RECORDS FOR THIS EXERCISE »
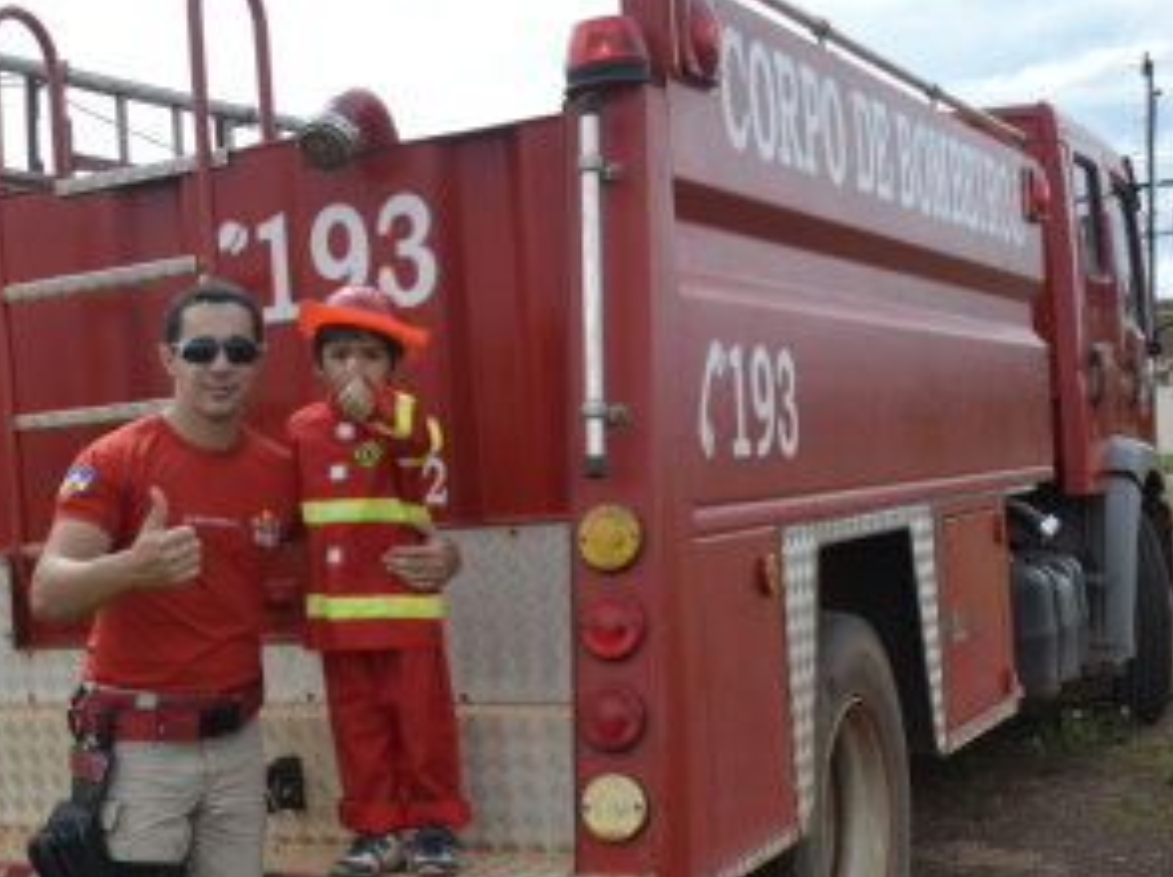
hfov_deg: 34.8
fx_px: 1828
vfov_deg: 26.8
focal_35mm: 54
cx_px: 299
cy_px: 620
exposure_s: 1/1250
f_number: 5.6
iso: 400
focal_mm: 22
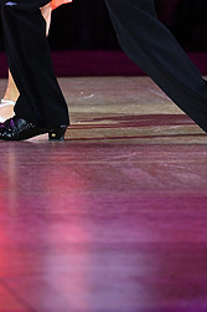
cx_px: 42
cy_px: -41
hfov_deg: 1.5
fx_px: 7997
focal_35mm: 926
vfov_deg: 2.2
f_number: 5.6
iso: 3200
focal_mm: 400
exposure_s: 1/320
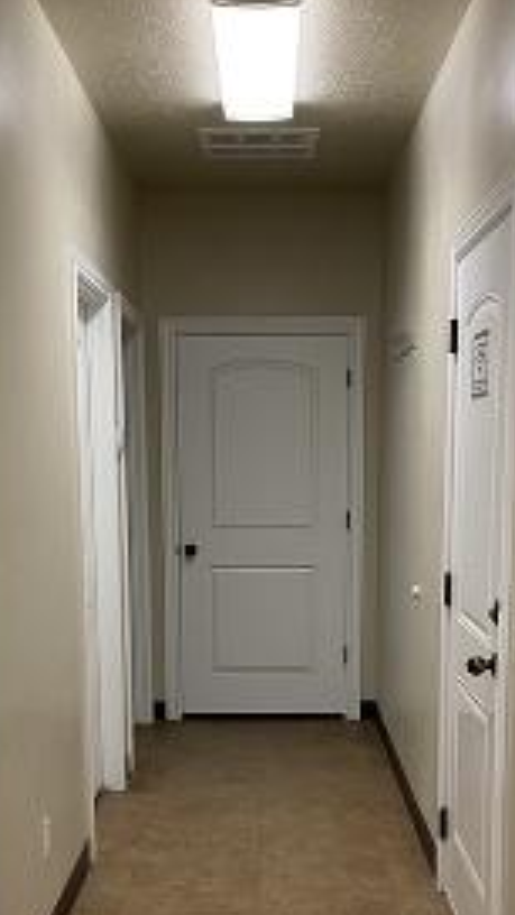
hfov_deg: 24.0
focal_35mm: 50
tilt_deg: -7.3
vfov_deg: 40.4
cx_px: 252
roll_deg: -1.3
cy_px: 663
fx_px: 1214
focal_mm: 4.25
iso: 160
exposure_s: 1/52
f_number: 1.8
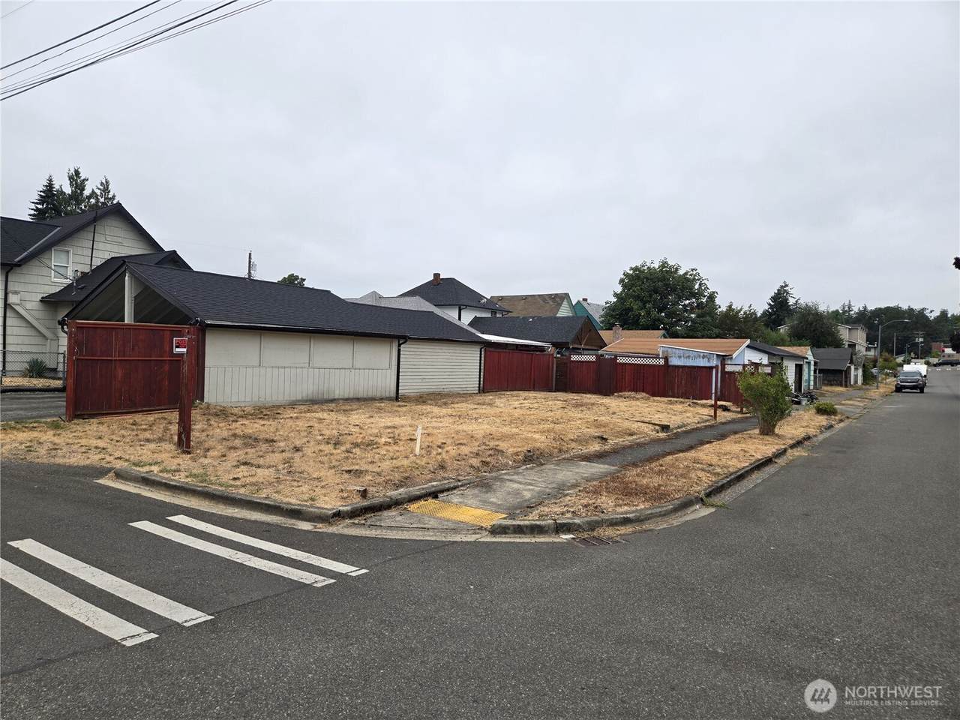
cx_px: 480
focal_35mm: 23
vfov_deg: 58.9
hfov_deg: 73.9
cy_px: 360
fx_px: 638
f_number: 1.8
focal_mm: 5.4
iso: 25
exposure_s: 1/1433
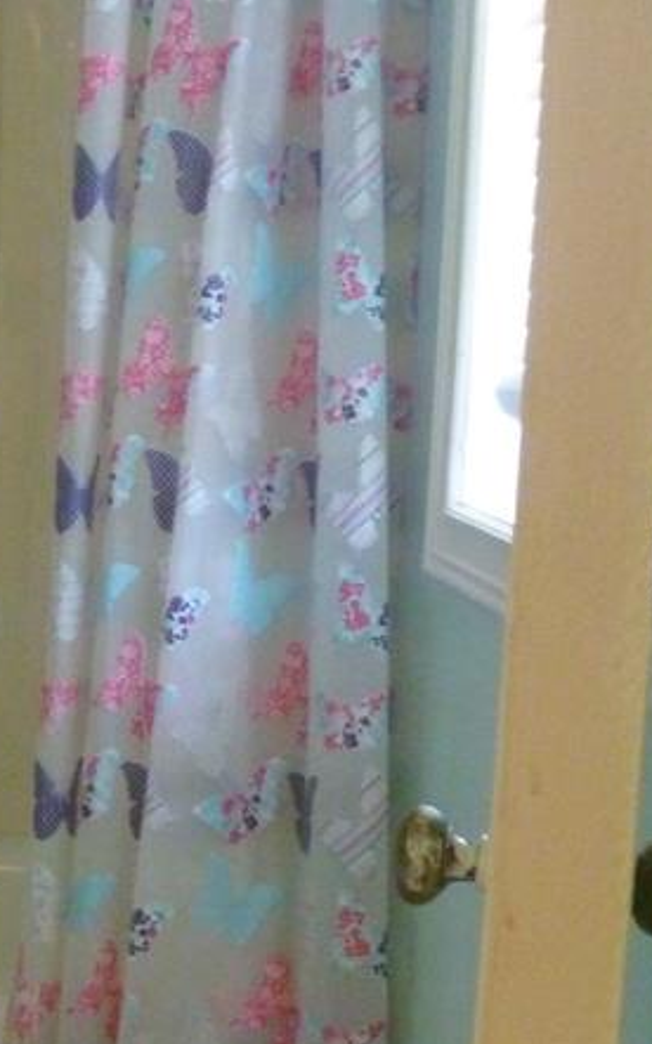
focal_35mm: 86
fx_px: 2447
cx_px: -451
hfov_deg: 13.8
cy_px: 716
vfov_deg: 24.0
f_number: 3.5
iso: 800
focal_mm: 6.3
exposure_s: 1/15
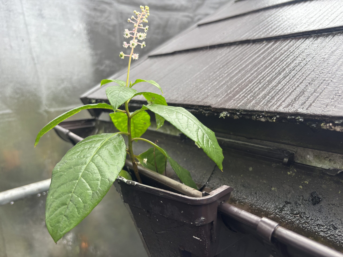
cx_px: 172
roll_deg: +1.7
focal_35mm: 26
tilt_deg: -10.4
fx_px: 258
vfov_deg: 53.1
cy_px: 128
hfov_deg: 67.3
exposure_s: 1/121
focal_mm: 5.96
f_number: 1.6
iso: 50
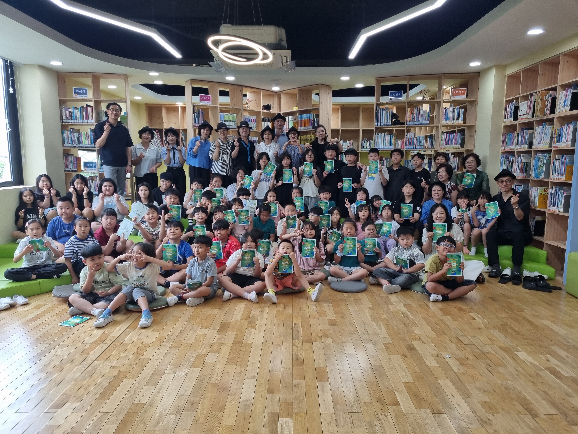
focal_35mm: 26
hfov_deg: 67.3
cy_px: 217
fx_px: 434
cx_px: 289
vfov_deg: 53.1
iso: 64
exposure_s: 1/120
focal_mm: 5.4
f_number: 1.8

EXERCISE INSTRUCTIONS » The output is to be the material in full and unaltered, with pictures omitted.

SOLUTION TO THE EXERCISE »
hfov_deg: 34.8
fx_px: 1828
vfov_deg: 26.8
focal_35mm: 54
cx_px: 299
cy_px: 620
exposure_s: 1/1250
f_number: 5.6
iso: 400
focal_mm: 22
cx_px: 42
cy_px: -41
hfov_deg: 1.5
fx_px: 7997
focal_35mm: 926
vfov_deg: 2.2
f_number: 5.6
iso: 3200
focal_mm: 400
exposure_s: 1/320
hfov_deg: 24.0
focal_35mm: 50
tilt_deg: -7.3
vfov_deg: 40.4
cx_px: 252
roll_deg: -1.3
cy_px: 663
fx_px: 1214
focal_mm: 4.25
iso: 160
exposure_s: 1/52
f_number: 1.8
cx_px: 480
focal_35mm: 23
vfov_deg: 58.9
hfov_deg: 73.9
cy_px: 360
fx_px: 638
f_number: 1.8
focal_mm: 5.4
iso: 25
exposure_s: 1/1433
focal_35mm: 86
fx_px: 2447
cx_px: -451
hfov_deg: 13.8
cy_px: 716
vfov_deg: 24.0
f_number: 3.5
iso: 800
focal_mm: 6.3
exposure_s: 1/15
cx_px: 172
roll_deg: +1.7
focal_35mm: 26
tilt_deg: -10.4
fx_px: 258
vfov_deg: 53.1
cy_px: 128
hfov_deg: 67.3
exposure_s: 1/121
focal_mm: 5.96
f_number: 1.6
iso: 50
focal_35mm: 26
hfov_deg: 67.3
cy_px: 217
fx_px: 434
cx_px: 289
vfov_deg: 53.1
iso: 64
exposure_s: 1/120
focal_mm: 5.4
f_number: 1.8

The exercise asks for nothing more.